The plan has always been that

1), Ralph and I would drive down to New Orleans once my daughter went into labor and stay for a few days after the birth before I drove Ralph home

2), I would then return to help out on and off as long as needed, having arranged plenty of back up help for him.

Needless to say I was nervous about both parts of the plan.

For one thing, Ralph was less than enthusiastic about going to New Orleans at all. He said babies scared him, and I believed him. He was always more a dog person that a small child person. While he was present as the births of our two kids, he is a proud member of the late sixties generation of macho activist guys that spouted feminism but didn’t actually live it. I’m sure he must have changed some diapers; I just don’t remember when.

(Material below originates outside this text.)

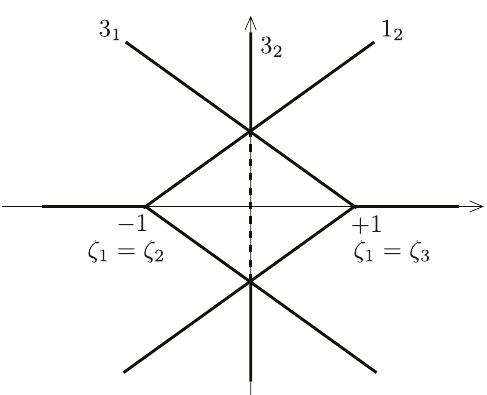
Figure 5 . Each Stokes lines are for a pair of two solutions. The numberings are denoting the two solutions. For 3 , the dominant solution is “ 3 ”, and the Stokes phenomena occurs for “ 3 ” 1 and “ 1 ”. The line denoted by 3 is the “new Stokes line”, but the dotted part does not cause the 2 Stokes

As my daughter’s due date approached (and then passed), we all became more and more anxious. Ralph too. His concerns shifted from himself to the upcoming birth and all that could go wrong. He stopped worrying about his own travel. He started calling to check in on my daughter and son-in-law (Flyfisherman) nightly. When are we going down again? Do you know when she’s go into labor? became his new mantra, which he repeated throughout the day several times an hour. When the call finally came that labor had begun, he willingly got in the car, and he barely complained on the six-hour drive.

Once in New Orleans, things got a little trickier. Ralph does not like changing his routine and likes excitement even less. Fortunately the small AirBnB we rented had a little patio where he could smoke. Since labor was going slow and we were asked to stay away until BabyRalph’s actual arrival, Ralph stayed on that patio a lot while I picked up the other grandmother at the airport and BabyRalph’s twelve-year-old half-sister K from school. Fortunately Ralph also napped since we were not summoned to the hospital to meet BabyRalph until late that night.

On that first visit and again the next day, while Baby Ralph’s two grandmothers and an ecstatic K vied for turns to hold him in the little rocking chair the hospital provided, Ralph held back. He would not hold the baby and would only look at him from the small sofa across the room, not up close. The next day was the same until I sat on the sofa with the baby so someone could take a picture of the three of us together. Ralph looked at the baby. Ralph squinched closer. Ralph decided maybe, just maybe he’d try holding the baby.

Ralph took his namesake in his arms. Ralph began talking to BabyRalph. Ralph began singing Dylan songs to BabyRalph.  My daughter,  DaddysGirl, may have teared up a little. I might have too. We all snapped pictures of BabyRalph.Ralph held BabyRalph and held him some more, until it was time for a diaper change. It was a magical moment.

But it was only a moment. Ralph did not show interest in holding the baby again over the next two days before I drove him back to the farm where he greeted the dogs with great joy and relief.

Part One of the Plan was a success.

Part Two…. I’ll let you know soon enough.